History's highway paved with IOUs - Internet4Classrooms



History's highway paved with IOUs

By Jay MacDonald •

Throughout history, wherever there's been money, it has been borrowed.

The first money is thought to be cowrie shells, introduced in China 3,200 years ago as a less cumbersome form of exchange than cattle or grain. And while there's no official confirmation, it's likely that the plea "Buddy, can you spare a dime?" (or variations thereof) was uttered soon thereafter.

Today in the United States, almost everyone carries debt: credit card balances, a home mortgage, a car loan. Borrowing in ancient times, however, was strictly for the adventurous, with the price of payback sometimes dangerously high.

According to A History of Money from Ancient Times to the Present Day by Glyn Davies, the ancient Greeks charged a flat 10 percent interest, but rates for risky businesses such as shipping could run as high as 20 percent to 30 percent.

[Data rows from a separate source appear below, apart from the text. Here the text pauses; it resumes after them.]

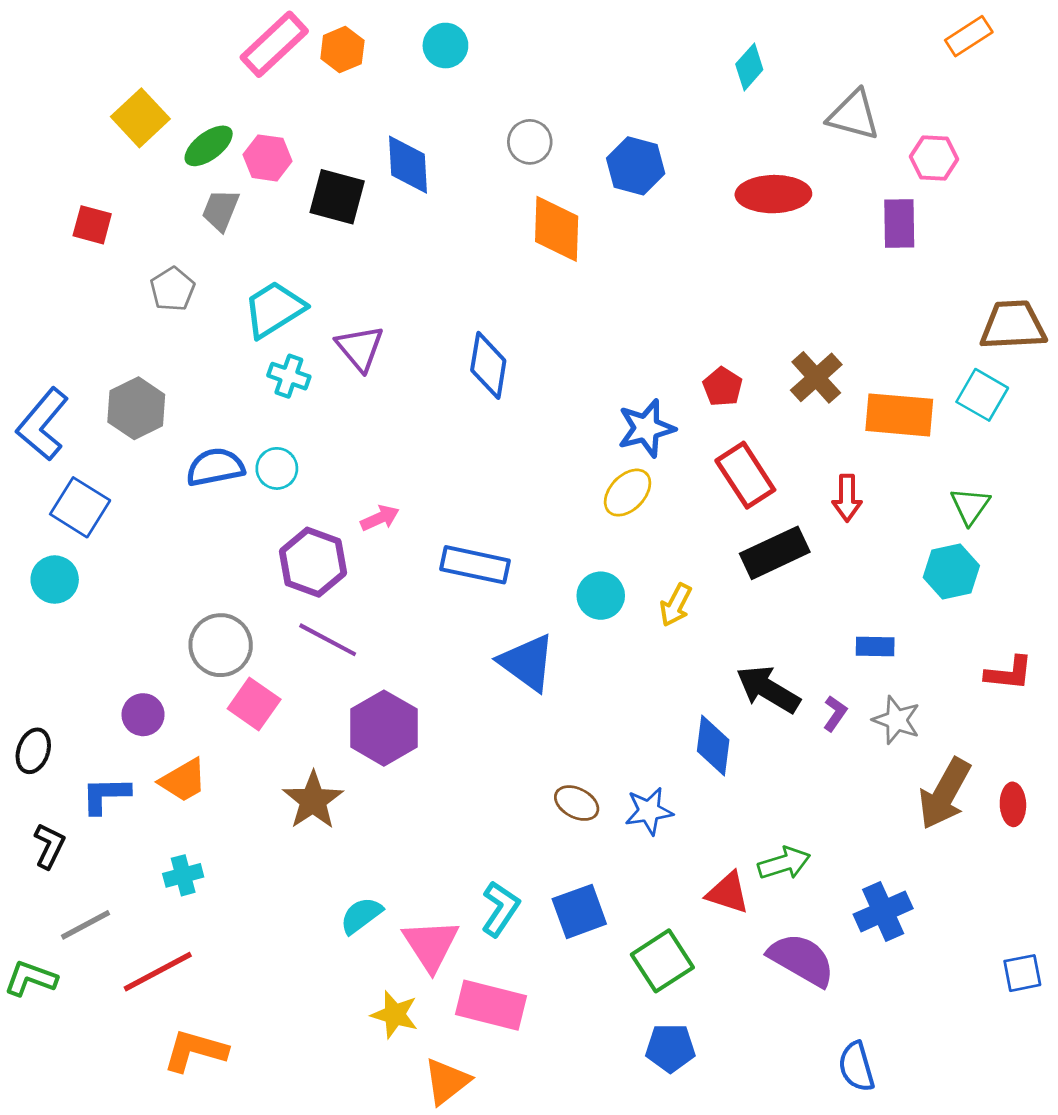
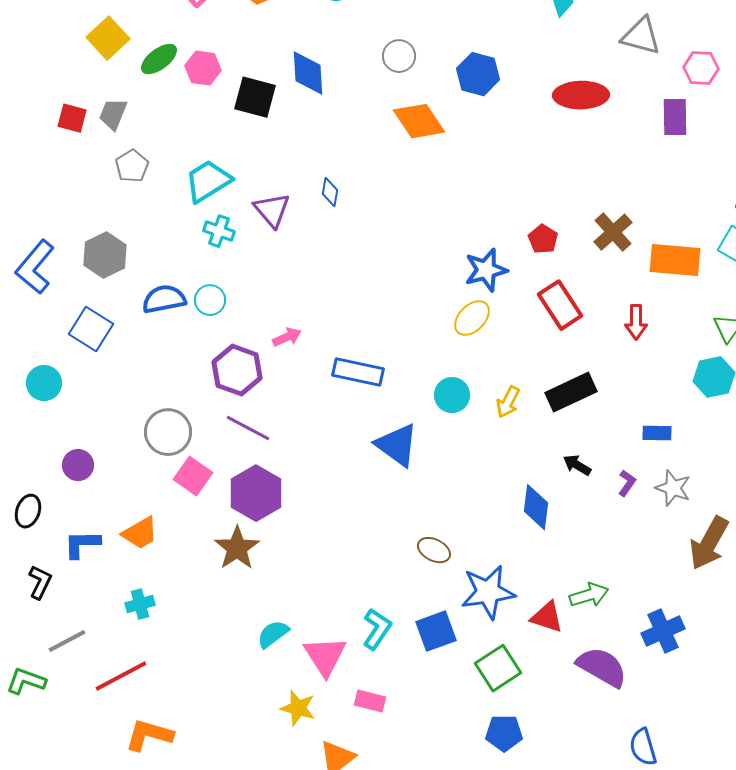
gray trapezoid: (221, 210) -> (113, 114), moved
orange diamond: (557, 229) -> (419, 121), turned -36
blue diamond: (488, 365) -> (330, 192), moved, size x0.6
blue square: (80, 507) -> (91, 329), moved
black rectangle: (775, 553) -> (571, 392), moved
black arrow: (768, 689) -> (577, 465), size x0.6
purple circle: (143, 715) -> (78, 465), moved
purple hexagon: (384, 728) -> (256, 493), moved
blue star: (649, 811) -> (488, 592), moved, size x1.5
pink rectangle: (491, 1005) -> (370, 701), size x0.6

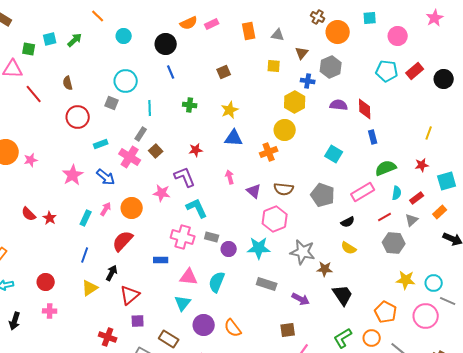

Which quickly ushered in the delicate matter: What if a debtor defaults?

Paying through the nose

Depending on the culture, the consequences for nonpayment have been grim indeed. Death, disfigurement, imprisonment or indentured servitude have all been popular choices.

Unfortunate Britons who failed to pay the danegeld tax to keep the Vikings at bay would "pay through the nose" and have their nostrils slit.

Debt collection methods in other societies have been equally inventive through the ages, according to Bruce H. Mann, professor of law and history at the University of Pennsylvania and author of Republic of Debtors: Bankruptcy in the Age of American Independence.

"There was the ancient Chinese custom of a creditor committing suicide on the debtor's doorstep to pursue him in the afterlife. Some creditors in India still employ cross-dressing eunuchs to embarrass their debtors into paying," says Mann. "And there is a debt collection agency in Iowa that doubles as a motorcycle gang, complete with leather, beards and German army helmets."

But locking up or exacting "a pound of flesh" from deadbeats, while providing some satisfaction to the debtor, does little to compensate for the monetary loss. Case in point: Ancient Athens threw so many farmers into debtor's prison that there wasn't sufficient food to feed its people.

Different rules for rulers

Then there are the wealthy and powerful. They are different and the rules of debt have always been different for them.

Indeed, from as early as 330 B.C. when Phillip II of Macedonia simply minted more coins to finance his conquest of Persia, monarchs have meddled with money to pay their bills.

One popular method, called debasement, reduced the precious metal content of coinage, putting the remainder at the monarch's disposal. The emperor Nero started debasing coins in 54 A.D. Two hundred years later, Roman coins contained a mere 4 percent of their original silver content.

Henry VIII also favored this revenue-generating technique, which got so out of hand that in 1561, Elizabeth I collected all the debased coins and melted them down, ending the practice.

Debasement created quite a dilemma for coin makers. On Christmas Day in 1124, Henry I punished all the mint masters at the Assize of Winchester in England by cutting off their right hands in a novel approach to quality improvement.

There were other popular means of dealing with royal debt:

• Emperor Aurelian (A.D. 270-275) simply decreed that the value of Roman coins were henceforth worth 2.5 times their face value.

• Alfred of England (A.D. 871-899) bumped up production at the mint to pay for the cost of defending the realm.

• Aethelred II, nicknamed "The Unready" during his reign from A.D. 978-1016, simply tapped the mints to pay the Vikings to stay away.

• Charles I solved his cash crunch in 1640 by seizing a mint and keeping a third of its bullion for six months.

And in the late 15th century, Spain's King Ferdinand V and Queen Isabella used similar easy-term noble financing to launch three westbound ships under the direction of an explorer named Christopher Columbus. Within 10 years, his discovery of the Americas more than doubled the size of the world known to Europeans.